Dubai (Reuters) – Iranian health officials urged all religious gatherings to be suspended in Qom, news agency ISNA said on Thursday, after two more people tested positive for the coronavirus in the holy city, where two died of it this week.
In all, three more people had tested positive for the virus, an Iranian health ministry spokesman said.
“Two people have tested positive for COVID-19 in Qom and one person in Arak, bringing the total of confirmed cases to five in Iran,” spokesman Kianush Jahanpur said in a tweet.
Jahanpur said all patients were Iranian and the person in the central city of Arak was a doctor from Qom, the semi-official news agency ISNA reported.
None of the people who were diagnosed with coronavirus were known to have travelled to China or were in contact with anyone who had gone there, Mohammad Mehdi Gouya, the head of the center for the management of communicable diseases at Iran’s ministry of health, said on Thursday, according to the IRIB news agency.
But the health ministry is investigating the matter, he said.
Iran holds parliamentary elections on Friday.
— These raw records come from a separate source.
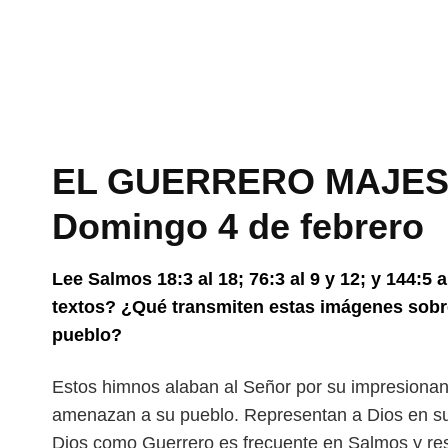
EL GUERRERO MAJEST
Domingo 4 de febrero
Lee Salmos 18:3 al 18; 76:3 al 9 y 12; y 144:5
textos? ¿Qué transmiten estas imágenes sobr
pueblo?
Estos himnos alaban al Señor por su impresionan
amenazan a su pueblo. Representan a Dios en 
Dios como Guerrero es frecuente en Salmos y
re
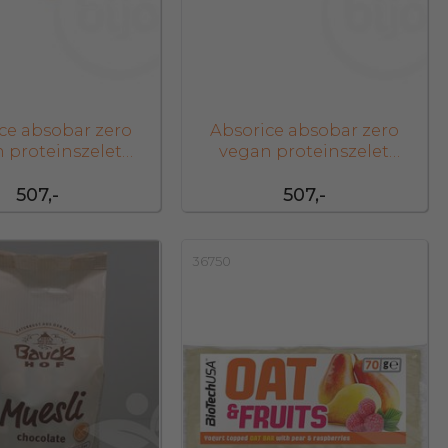
ce absobar zero
Absorice absobar zero
 proteinszelet
vegan proteinszelet
ffee pie 40 g
chocolate brownie
507,-
507,-
36750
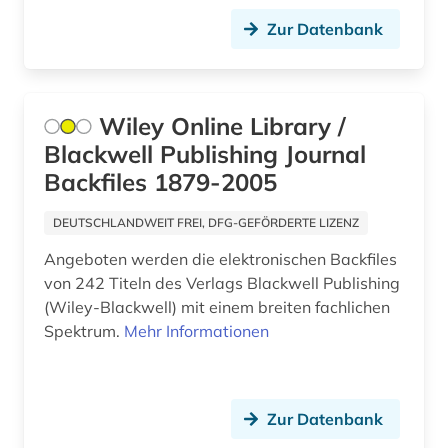
Zur Datenbank
materialwissenschaft (1)
mathematik (2)
medikament (1)
Wiley Online Library /
Blackwell Publishing Journal
medizin (34)
Backfiles 1879-2005
medizingeschichte <fach> (1)
DEUTSCHLANDWEIT FREI, DFG-GEFÖRDERTE LIZENZ
medizinische ausbildung (1)
Angeboten werden die elektronischen Backfiles
medizinische einrichtung (1)
von 242 Titeln des Verlags Blackwell Publishing
(Wiley-Blackwell) mit einem breiten fachlichen
membranproteine (1)
Spektrum.
Mehr Informationen
membrantransport (1)
mikrobiologie (2)
Zur Datenbank
mikroorganismen (1)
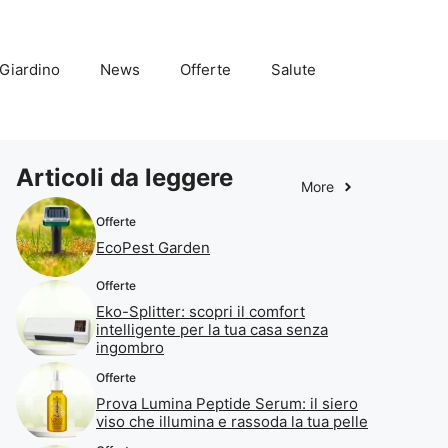
Giardino
News
Offerte
Salute
Articoli da leggere
More
Offerte
EcoPest Garden
Offerte
Eko-Splitter: scopri il comfort
intelligente per la tua casa senza
ingombro
Offerte
Prova Lumina Peptide Serum: il siero
viso che illumina e rassoda la tua pelle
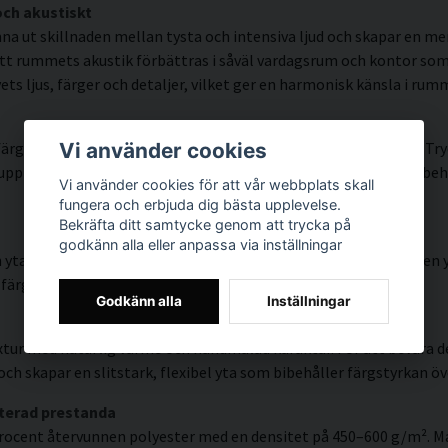
och akustiskt
na ut skillnaden mellan tysta och intensiva ljud och skapar en me
tt rummets akustik förbättras i såväl vardagsrum och kontor som 
ts ljus, färger och detaljer, vilket ger en harmonisk känsla i rum
rgprecision och detaljrikedom tack vare HP Latex-teknologi. Try
Vi använder cookies
ösning på upp till 300 DPI. Färgerna är UV-beständiga och behålle
Vi använder cookies för att vår webbplats skall
fungera och erbjuda dig bästa upplevelse.
Bekräfta ditt samtycke genom att trycka på
godkänn alla eller anpassa via inställningar
 yta med hög färgprecision, mycket god UV-beständighet och en y
färgstarkt uttryck som håller över tid.
Godkänn alla
Inställningar
tur med naturlig värme och handmålad karaktär. För att bevara de
ch skapar en slitstark, flexibel yta som bibehåller färgstyrkan öve
terad prestanda
rocent återvunnen polyester med en densitet på 450–600 g/m². Mat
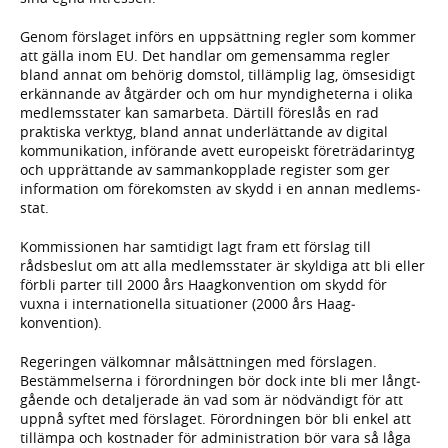
Genom förslaget införs en upp­sättning regler som kommer
att gälla inom EU. Det handlar om gemen­samma regler
bland annat om behörig domstol, tillämplig lag, ömsesidigt
erkän­nande av åtgärder och om hur myndig­heterna i olika
medlems­stater kan samarbeta. Därtill föreslås en rad
praktiska verktyg, bland annat under­lättande av digital
kommu­nikation, införande avett europeiskt före­trädar­intyg
och upprättande av samman­kopplade register som ger
information om före­komsten av skydd i en annan medlems­
stat.
Kommissionen har samtidigt lagt fram ett förslag till
rådsbeslut om att alla medlems­stater är skyldiga att bli eller
förbli parter till 2000 års Haag­konven­tion om skydd för
vuxna i inter­nationella situationer (2000 års Haag­
konvention).
Regeringen välkomnar mål­sätt­ningen med förslagen.
Bestäm­melserna i förord­ningen bör dock inte bli mer långt­
gående och detalje­rade än vad som är nöd­vändigt för att
uppnå syftet med för­slaget. Förord­ningen bör bli enkel att
tillämpa och kostnader för administra­tion bör vara så låga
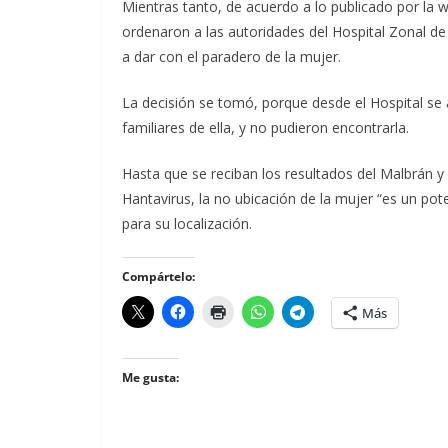
Mientras tanto, de acuerdo a lo publicado por la w
ordenaron a las autoridades del Hospital Zonal de C
a dar con el paradero de la mujer.
La decisión se tomó, porque desde el Hospital se
familiares de ella, y no pudieron encontrarla.
Hasta que se reciban los resultados del Malbrán y
Hantavirus, la no ubicación de la mujer “es un pote
para su localización.
Compártelo:
Más
Me gusta:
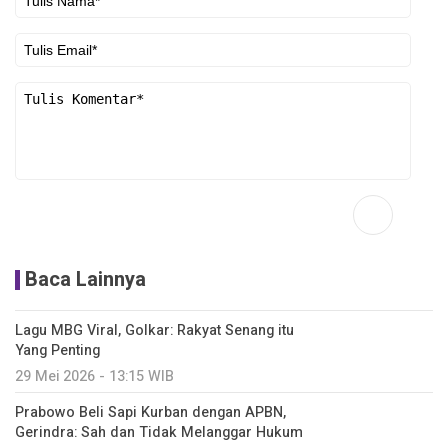
Baca Lainnya
Lagu MBG Viral, Golkar: Rakyat Senang itu
Yang Penting
29 Mei 2026 - 13:15 WIB
Prabowo Beli Sapi Kurban dengan APBN,
Gerindra: Sah dan Tidak Melanggar Hukum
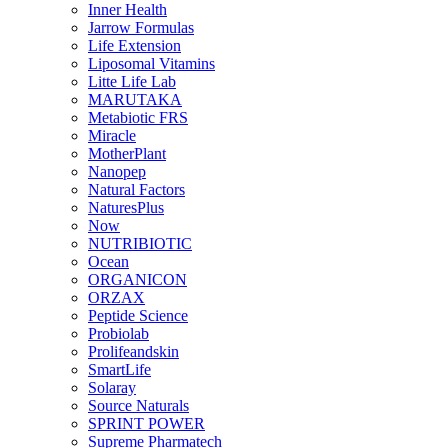
Inner Health
Jarrow Formulas
Life Extension
Liposomal Vitamins
Litte Life Lab
MARUTAKA
Metabiotic FRS
Miracle
MotherPlant
Nanopep
Natural Factors
NaturesPlus
Now
NUTRIBIOTIC
Ocean
ORGANICON
ORZAX
Peptide Science
Probiolab
Prolifeandskin
SmartLife
Solaray
Source Naturals
SPRINT POWER
Supreme Pharmatech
Jahanpur said health officials had called for the suspension of all religious gatherings in Qom, a Shi’ite Muslim holy city 120 km (75 miles) south of the capital Tehran.
Two Iranians died in hospital after testing positive in Qom, the head of the city’s University of Medical Sciences said on Wednesday.
Iraqi Airways has suspended flight service to neighbouring Iran as a protective measure against the coronavirus outbreak, the Iraqi state news agency said on Thursday.
The epidemic originated in China and has killed more than 2,100 people there. New research suggesting the virus is more contagious than previously thought has added to the internatonal alarm over the outbreak.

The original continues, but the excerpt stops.